According to previous comments from Bengdara, ideas are in place to install another gas pipeline from the east of Libya to Greece to augment the potential export capacity inherent in the gas pipeline already in place from Libya to Italy.
In addition, Bengdara has said there could be another pipeline linked to the Damietta LNG plant in Egypt, with ENI in place as the leader of the SEGAS consortium that owns Damietta LNG.
Bengdara added that there is also a program of drilling offshore and onshore that will start soon, under the leadership of ENI and BP. “We are in talks with TotalEnergies to invest more in Libya and increase production, and other companies of course,” he highlighted.

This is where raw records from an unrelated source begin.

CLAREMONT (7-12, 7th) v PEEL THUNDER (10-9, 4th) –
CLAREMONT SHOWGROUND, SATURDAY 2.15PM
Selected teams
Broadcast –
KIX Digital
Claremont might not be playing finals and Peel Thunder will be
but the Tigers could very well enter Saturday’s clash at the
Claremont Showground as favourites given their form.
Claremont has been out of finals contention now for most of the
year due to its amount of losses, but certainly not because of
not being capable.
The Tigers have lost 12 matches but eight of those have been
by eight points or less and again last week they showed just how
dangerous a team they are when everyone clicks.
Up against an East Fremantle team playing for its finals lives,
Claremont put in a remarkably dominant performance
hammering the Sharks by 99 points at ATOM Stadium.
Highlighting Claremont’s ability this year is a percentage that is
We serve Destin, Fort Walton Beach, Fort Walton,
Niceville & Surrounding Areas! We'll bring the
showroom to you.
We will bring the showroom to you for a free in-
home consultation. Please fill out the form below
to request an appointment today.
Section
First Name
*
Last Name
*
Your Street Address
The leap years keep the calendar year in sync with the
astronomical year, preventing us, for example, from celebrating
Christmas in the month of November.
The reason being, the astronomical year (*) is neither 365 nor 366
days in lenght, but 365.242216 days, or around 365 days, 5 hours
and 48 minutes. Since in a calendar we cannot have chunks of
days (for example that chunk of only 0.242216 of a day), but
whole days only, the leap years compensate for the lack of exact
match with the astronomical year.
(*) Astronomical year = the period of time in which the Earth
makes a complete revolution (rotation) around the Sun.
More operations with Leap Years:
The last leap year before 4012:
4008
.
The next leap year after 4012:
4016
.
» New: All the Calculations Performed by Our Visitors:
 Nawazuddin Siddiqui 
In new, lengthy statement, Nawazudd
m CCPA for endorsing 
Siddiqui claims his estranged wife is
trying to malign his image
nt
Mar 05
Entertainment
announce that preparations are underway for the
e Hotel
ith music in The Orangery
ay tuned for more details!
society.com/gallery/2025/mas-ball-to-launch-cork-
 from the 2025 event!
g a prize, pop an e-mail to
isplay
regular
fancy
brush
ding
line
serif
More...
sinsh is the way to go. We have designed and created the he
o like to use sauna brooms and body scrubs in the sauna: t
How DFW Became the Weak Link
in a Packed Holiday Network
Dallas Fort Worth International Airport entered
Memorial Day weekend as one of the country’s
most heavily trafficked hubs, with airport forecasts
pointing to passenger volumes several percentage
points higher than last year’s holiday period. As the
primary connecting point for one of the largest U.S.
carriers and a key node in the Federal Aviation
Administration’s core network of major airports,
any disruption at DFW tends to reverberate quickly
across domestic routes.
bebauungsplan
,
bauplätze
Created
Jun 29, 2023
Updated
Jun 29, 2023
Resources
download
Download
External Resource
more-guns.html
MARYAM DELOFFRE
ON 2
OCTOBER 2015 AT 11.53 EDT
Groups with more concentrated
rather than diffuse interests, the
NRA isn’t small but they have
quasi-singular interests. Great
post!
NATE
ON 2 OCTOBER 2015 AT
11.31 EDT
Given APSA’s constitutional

Back in April 2021, at a meeting between then-NOC chairman, Mustafa Sanalla, and the chief executive officer of TotalEnergies, Patrick Pouyanne, the French firm agreed to continue with its efforts to increase oil production from the giant Waha, Sharara, Mabruk and Al Jurf oil fields by at least 175,000 bpd.
It also agreed to make the development of the Waha-concession North Gialo and NC-98 oil fields a priority, according to the NOC. The Waha concessions – in which the then-Total took a minority stake in 2019 – have the capacity to produce at least 350,000 bpd together, according to the NOC.
The NOC added that the French firm would also “contribute to the maintenance of decaying equipment and crude oil transport lines that need replacing.”